Directive - Print the lines below without changing anything in them.

Records to process section start

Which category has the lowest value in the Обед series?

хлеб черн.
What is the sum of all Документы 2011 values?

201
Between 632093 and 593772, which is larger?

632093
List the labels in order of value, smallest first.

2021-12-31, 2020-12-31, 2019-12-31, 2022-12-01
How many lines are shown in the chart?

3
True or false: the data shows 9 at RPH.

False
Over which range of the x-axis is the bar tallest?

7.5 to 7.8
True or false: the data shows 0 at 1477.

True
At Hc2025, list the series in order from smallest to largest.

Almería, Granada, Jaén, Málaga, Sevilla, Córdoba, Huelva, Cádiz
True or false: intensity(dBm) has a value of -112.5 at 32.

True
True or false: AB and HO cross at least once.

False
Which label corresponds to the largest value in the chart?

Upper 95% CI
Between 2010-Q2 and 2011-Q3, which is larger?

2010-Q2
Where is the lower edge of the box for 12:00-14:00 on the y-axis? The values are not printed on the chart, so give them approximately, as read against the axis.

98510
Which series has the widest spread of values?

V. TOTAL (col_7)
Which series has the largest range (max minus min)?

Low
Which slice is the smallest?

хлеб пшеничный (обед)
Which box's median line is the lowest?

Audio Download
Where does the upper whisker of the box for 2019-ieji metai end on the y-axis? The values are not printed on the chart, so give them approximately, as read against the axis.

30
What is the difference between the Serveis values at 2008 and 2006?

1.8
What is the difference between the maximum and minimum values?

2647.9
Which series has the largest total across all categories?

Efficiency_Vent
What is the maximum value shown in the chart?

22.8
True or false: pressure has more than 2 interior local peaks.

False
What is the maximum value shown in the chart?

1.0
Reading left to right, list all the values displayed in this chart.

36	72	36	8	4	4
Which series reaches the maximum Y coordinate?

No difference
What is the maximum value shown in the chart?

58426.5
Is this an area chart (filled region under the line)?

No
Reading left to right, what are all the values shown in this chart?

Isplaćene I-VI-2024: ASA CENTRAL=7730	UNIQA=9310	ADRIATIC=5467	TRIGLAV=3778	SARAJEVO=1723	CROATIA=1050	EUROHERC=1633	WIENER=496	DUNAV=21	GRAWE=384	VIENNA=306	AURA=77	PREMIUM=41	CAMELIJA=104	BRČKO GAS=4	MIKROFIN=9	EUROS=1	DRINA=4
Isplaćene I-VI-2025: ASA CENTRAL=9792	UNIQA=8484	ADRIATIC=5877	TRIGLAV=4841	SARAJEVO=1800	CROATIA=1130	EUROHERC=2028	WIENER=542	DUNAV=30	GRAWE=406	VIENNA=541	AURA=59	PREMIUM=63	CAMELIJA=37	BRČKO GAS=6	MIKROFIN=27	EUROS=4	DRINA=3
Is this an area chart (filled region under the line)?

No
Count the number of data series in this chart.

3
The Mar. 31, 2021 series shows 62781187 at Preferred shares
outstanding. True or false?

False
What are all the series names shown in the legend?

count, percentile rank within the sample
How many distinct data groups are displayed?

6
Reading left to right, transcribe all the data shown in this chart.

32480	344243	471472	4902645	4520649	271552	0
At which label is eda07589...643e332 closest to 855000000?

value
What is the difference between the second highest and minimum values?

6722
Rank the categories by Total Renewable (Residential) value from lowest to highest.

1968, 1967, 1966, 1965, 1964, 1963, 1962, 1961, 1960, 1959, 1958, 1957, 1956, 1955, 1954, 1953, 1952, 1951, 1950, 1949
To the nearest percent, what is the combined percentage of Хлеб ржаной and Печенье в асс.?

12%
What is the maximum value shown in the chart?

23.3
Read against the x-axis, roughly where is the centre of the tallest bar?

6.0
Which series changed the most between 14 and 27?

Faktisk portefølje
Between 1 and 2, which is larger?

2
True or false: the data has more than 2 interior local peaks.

Records to process section end

Answer to the exercise -
Which category has the lowest value in the Обед series?

хлеб черн.
What is the sum of all Документы 2011 values?

201
Between 632093 and 593772, which is larger?

632093
List the labels in order of value, smallest first.

2021-12-31, 2020-12-31, 2019-12-31, 2022-12-01
How many lines are shown in the chart?

3
True or false: the data shows 9 at RPH.

False
Over which range of the x-axis is the bar tallest?

7.5 to 7.8
True or false: the data shows 0 at 1477.

True
At Hc2025, list the series in order from smallest to largest.

Almería, Granada, Jaén, Málaga, Sevilla, Córdoba, Huelva, Cádiz
True or false: intensity(dBm) has a value of -112.5 at 32.

True
True or false: AB and HO cross at least once.

False
Which label corresponds to the largest value in the chart?

Upper 95% CI
Between 2010-Q2 and 2011-Q3, which is larger?

2010-Q2
Where is the lower edge of the box for 12:00-14:00 on the y-axis? The values are not printed on the chart, so give them approximately, as read against the axis.

98510
Which series has the widest spread of values?

V. TOTAL (col_7)
Which series has the largest range (max minus min)?

Low
Which slice is the smallest?

хлеб пшеничный (обед)
Which box's median line is the lowest?

Audio Download
Where does the upper whisker of the box for 2019-ieji metai end on the y-axis? The values are not printed on the chart, so give them approximately, as read against the axis.

30
What is the difference between the Serveis values at 2008 and 2006?

1.8
What is the difference between the maximum and minimum values?

2647.9
Which series has the largest total across all categories?

Efficiency_Vent
What is the maximum value shown in the chart?

22.8
True or false: pressure has more than 2 interior local peaks.

False
What is the maximum value shown in the chart?

1.0
Reading left to right, list all the values displayed in this chart.

36	72	36	8	4	4
Which series reaches the maximum Y coordinate?

No difference
What is the maximum value shown in the chart?

58426.5
Is this an area chart (filled region under the line)?

No
Reading left to right, what are all the values shown in this chart?

Isplaćene I-VI-2024: ASA CENTRAL=7730	UNIQA=9310	ADRIATIC=5467	TRIGLAV=3778	SARAJEVO=1723	CROATIA=1050	EUROHERC=1633	WIENER=496	DUNAV=21	GRAWE=384	VIENNA=306	AURA=77	PREMIUM=41	CAMELIJA=104	BRČKO GAS=4	MIKROFIN=9	EUROS=1	DRINA=4
Isplaćene I-VI-2025: ASA CENTRAL=9792	UNIQA=8484	ADRIATIC=5877	TRIGLAV=4841	SARAJEVO=1800	CROATIA=1130	EUROHERC=2028	WIENER=542	DUNAV=30	GRAWE=406	VIENNA=541	AURA=59	PREMIUM=63	CAMELIJA=37	BRČKO GAS=6	MIKROFIN=27	EUROS=4	DRINA=3
Is this an area chart (filled region under the line)?

No
Count the number of data series in this chart.

3
The Mar. 31, 2021 series shows 62781187 at Preferred shares
outstanding. True or false?

False
What are all the series names shown in the legend?

count, percentile rank within the sample
How many distinct data groups are displayed?

6
Reading left to right, transcribe all the data shown in this chart.

32480	344243	471472	4902645	4520649	271552	0
At which label is eda07589...643e332 closest to 855000000?

value
What is the difference between the second highest and minimum values?

6722
Rank the categories by Total Renewable (Residential) value from lowest to highest.

1968, 1967, 1966, 1965, 1964, 1963, 1962, 1961, 1960, 1959, 1958, 1957, 1956, 1955, 1954, 1953, 1952, 1951, 1950, 1949
To the nearest percent, what is the combined percentage of Хлеб ржаной and Печенье в асс.?

12%
What is the maximum value shown in the chart?

23.3
Read against the x-axis, roughly where is the centre of the tallest bar?

6.0
Which series changed the most between 14 and 27?

Faktisk portefølje
Between 1 and 2, which is larger?

2
True or false: the data has more than 2 interior local peaks.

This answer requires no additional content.